BRIEF
Beginning with the line that contains "left shoulder: (395, 569)", transcribe every line through the end of the entries exactly as written, and reproduce nothing else.

(Human pose images with coordinates)
<<<<

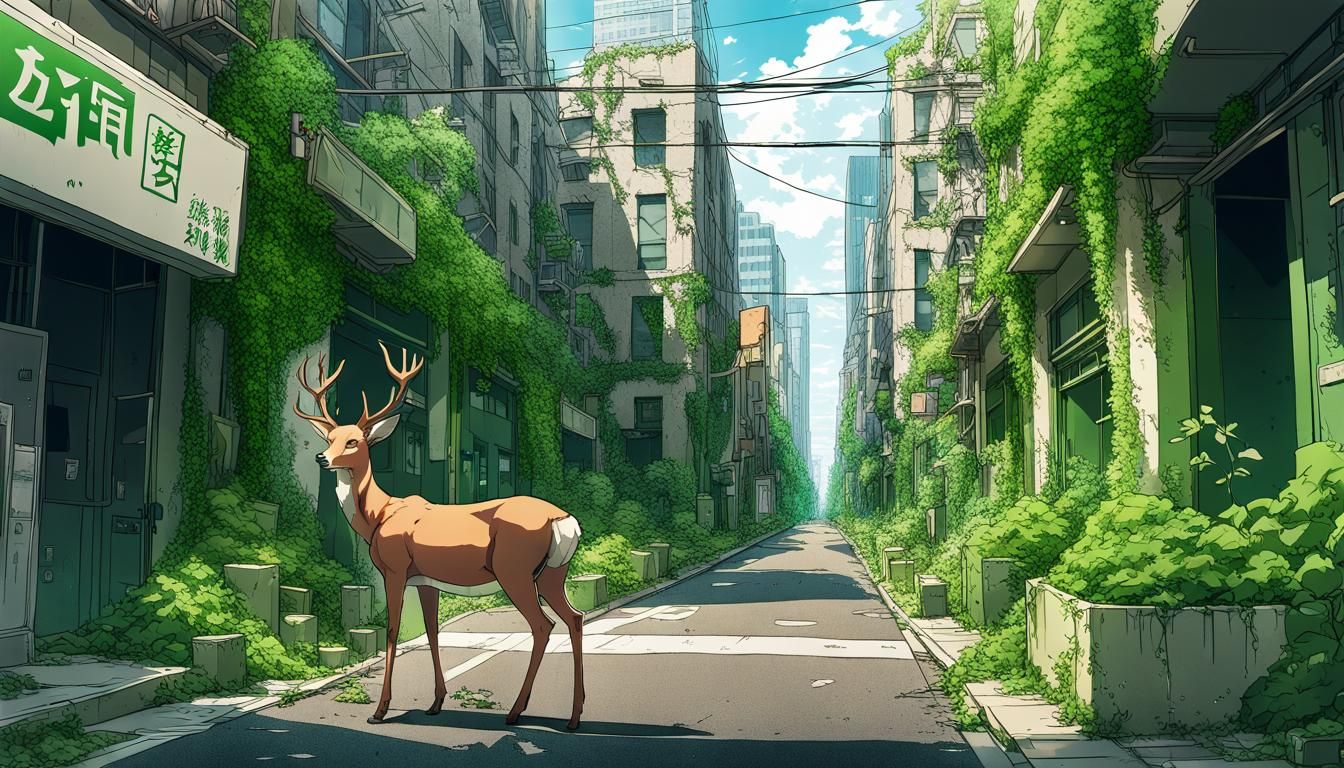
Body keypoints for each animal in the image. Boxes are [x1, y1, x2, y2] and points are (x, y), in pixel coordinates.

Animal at [293, 342, 586, 729]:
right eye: (330, 438)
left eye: (354, 440)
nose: (322, 457)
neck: (377, 515)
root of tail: (565, 520)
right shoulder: (425, 580)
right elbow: (431, 630)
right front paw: (436, 702)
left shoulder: (395, 569)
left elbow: (393, 630)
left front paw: (380, 710)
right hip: (552, 573)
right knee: (575, 618)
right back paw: (573, 716)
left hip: (515, 570)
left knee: (542, 625)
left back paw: (516, 711)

>>>>

TASK OUTPUT
left shoulder: (395, 569)
left elbow: (393, 630)
left front paw: (380, 710)
right hip: (552, 573)
right knee: (575, 618)
right back paw: (573, 716)
left hip: (515, 570)
left knee: (542, 625)
left back paw: (516, 711)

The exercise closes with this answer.